## EXERCISE AIM
Go through the data below and work out how many lines contain "pixels"; the answer is the number alone.

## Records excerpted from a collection
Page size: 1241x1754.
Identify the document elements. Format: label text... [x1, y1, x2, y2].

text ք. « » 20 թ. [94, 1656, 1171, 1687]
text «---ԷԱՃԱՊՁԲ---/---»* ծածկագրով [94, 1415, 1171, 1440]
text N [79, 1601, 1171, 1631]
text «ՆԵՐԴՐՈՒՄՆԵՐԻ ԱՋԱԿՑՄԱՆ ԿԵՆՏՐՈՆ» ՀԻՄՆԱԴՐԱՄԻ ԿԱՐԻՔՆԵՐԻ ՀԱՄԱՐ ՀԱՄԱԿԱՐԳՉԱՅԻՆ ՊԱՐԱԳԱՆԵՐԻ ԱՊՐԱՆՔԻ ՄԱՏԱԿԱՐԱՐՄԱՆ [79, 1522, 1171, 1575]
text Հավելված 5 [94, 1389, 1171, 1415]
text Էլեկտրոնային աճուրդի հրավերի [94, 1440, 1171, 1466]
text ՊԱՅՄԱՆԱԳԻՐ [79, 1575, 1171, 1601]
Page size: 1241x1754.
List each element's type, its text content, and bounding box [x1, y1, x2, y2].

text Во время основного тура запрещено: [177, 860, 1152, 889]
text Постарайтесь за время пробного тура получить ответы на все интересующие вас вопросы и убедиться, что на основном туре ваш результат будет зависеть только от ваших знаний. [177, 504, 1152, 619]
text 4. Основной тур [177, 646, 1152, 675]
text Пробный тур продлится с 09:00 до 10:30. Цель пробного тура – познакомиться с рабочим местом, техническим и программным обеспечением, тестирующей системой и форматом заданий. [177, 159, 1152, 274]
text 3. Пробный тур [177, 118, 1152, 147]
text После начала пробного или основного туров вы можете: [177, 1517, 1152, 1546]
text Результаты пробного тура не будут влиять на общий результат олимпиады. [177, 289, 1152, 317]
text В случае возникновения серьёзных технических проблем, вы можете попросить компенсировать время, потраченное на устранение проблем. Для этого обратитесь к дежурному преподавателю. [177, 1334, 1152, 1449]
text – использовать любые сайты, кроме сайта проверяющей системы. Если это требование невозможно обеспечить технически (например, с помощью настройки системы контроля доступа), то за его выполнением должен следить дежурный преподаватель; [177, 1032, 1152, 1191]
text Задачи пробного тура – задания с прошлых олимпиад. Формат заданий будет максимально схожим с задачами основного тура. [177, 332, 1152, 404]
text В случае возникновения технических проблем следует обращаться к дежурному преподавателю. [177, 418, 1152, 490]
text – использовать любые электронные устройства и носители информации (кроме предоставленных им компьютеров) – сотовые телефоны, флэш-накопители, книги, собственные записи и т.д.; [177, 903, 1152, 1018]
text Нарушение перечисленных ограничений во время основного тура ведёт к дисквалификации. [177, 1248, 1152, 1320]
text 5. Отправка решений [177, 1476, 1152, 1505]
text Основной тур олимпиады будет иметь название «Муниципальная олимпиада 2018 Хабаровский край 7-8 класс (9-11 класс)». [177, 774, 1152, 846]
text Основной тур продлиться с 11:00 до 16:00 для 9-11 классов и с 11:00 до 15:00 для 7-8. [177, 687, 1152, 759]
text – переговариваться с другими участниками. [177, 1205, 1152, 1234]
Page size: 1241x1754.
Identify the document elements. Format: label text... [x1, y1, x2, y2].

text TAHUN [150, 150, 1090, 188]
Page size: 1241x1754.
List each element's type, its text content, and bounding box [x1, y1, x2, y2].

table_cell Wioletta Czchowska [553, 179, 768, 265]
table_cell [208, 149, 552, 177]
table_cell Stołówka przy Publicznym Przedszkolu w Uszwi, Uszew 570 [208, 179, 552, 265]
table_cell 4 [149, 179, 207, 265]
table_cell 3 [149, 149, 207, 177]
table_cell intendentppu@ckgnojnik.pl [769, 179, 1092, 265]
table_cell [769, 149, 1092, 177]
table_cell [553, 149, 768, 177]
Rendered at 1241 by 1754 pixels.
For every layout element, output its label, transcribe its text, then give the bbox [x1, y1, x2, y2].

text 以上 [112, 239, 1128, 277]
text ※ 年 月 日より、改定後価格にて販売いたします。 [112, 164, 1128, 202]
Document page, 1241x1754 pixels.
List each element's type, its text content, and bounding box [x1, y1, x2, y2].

## ANSWER BOX
2